[MATERIALS PROVIDED]

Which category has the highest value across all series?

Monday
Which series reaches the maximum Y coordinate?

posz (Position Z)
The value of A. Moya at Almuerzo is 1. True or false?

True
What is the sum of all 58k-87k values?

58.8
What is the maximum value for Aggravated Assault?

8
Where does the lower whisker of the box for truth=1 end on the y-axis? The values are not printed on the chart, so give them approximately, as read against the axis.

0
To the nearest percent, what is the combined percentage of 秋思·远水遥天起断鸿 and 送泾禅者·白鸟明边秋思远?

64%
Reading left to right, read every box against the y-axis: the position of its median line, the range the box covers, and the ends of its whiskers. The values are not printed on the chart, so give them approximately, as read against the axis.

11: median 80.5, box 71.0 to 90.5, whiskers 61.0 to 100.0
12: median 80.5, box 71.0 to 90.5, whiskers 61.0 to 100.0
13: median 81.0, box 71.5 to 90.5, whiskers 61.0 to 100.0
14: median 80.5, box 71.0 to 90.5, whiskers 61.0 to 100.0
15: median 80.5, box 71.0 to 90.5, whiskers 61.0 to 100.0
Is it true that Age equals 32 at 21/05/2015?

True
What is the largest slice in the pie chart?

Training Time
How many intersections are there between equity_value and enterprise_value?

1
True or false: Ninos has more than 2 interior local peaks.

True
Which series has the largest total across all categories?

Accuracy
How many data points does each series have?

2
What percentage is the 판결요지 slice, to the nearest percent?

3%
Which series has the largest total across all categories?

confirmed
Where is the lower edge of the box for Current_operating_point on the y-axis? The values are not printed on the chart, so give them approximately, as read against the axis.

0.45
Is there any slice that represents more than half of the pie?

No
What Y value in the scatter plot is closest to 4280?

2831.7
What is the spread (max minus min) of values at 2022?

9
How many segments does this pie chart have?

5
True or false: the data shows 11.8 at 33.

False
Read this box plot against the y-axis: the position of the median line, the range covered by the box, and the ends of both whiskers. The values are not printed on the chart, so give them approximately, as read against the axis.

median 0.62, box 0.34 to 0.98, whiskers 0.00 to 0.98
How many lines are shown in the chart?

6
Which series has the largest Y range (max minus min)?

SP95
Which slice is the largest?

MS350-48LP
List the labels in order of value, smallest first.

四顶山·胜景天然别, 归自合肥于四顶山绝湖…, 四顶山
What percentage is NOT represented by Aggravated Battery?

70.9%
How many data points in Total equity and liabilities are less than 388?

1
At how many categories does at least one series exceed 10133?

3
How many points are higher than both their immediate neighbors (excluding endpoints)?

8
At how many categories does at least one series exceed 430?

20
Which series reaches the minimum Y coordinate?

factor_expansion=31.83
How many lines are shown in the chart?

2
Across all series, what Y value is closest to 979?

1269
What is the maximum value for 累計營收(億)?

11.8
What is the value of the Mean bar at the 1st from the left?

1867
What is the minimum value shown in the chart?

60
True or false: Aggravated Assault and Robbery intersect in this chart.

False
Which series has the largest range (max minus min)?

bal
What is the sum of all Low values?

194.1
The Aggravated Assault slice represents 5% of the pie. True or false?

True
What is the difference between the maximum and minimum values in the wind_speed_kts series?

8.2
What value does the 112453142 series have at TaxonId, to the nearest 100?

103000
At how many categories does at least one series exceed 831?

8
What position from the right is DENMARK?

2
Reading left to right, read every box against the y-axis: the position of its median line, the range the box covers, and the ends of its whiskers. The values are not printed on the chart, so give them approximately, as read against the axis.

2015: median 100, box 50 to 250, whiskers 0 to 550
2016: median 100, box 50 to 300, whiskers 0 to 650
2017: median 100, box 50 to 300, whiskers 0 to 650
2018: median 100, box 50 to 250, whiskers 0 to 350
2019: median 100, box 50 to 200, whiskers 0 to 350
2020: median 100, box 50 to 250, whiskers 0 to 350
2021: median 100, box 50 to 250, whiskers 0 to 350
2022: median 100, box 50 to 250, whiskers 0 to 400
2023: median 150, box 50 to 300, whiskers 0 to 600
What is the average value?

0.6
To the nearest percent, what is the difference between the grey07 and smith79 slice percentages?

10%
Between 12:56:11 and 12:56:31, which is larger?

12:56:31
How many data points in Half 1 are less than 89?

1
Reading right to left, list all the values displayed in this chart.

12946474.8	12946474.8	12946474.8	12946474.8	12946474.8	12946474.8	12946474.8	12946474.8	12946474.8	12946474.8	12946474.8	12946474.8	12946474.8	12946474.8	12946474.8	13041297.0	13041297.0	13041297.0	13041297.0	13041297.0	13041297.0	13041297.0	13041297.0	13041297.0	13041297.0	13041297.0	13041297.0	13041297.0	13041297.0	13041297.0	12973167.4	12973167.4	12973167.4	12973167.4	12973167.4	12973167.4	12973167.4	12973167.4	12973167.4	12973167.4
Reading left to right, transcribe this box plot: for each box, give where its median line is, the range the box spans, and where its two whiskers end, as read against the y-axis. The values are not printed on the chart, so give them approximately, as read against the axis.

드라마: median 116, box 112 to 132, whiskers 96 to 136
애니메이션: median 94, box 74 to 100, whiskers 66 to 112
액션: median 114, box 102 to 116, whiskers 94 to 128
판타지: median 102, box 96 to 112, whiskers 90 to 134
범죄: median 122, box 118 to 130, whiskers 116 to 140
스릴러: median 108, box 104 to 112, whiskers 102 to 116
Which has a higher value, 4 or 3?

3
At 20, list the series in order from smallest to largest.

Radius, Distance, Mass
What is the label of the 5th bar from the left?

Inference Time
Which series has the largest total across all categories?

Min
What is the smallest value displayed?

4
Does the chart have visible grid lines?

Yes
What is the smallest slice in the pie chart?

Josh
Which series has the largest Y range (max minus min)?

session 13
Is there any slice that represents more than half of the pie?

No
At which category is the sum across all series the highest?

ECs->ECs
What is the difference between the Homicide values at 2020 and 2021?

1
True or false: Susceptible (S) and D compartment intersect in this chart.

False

[/MATERIALS PROVIDED]

§ **YOUR ASSIGNMENT**
Copy out every line in the records above that contains the word "Reading".

§ **EXERCISE RESULT**
Reading left to right, read every box against the y-axis: the position of its median line, the range the box covers, and the ends of its whiskers. The values are not printed on the chart, so give them approximately, as read against the axis.
Reading left to right, read every box against the y-axis: the position of its median line, the range the box covers, and the ends of its whiskers. The values are not printed on the chart, so give them approximately, as read against the axis.
Reading right to left, list all the values displayed in this chart.
Reading left to right, transcribe this box plot: for each box, give where its median line is, the range the box spans, and where its two whiskers end, as read against the y-axis. The values are not printed on the chart, so give them approximately, as read against the axis.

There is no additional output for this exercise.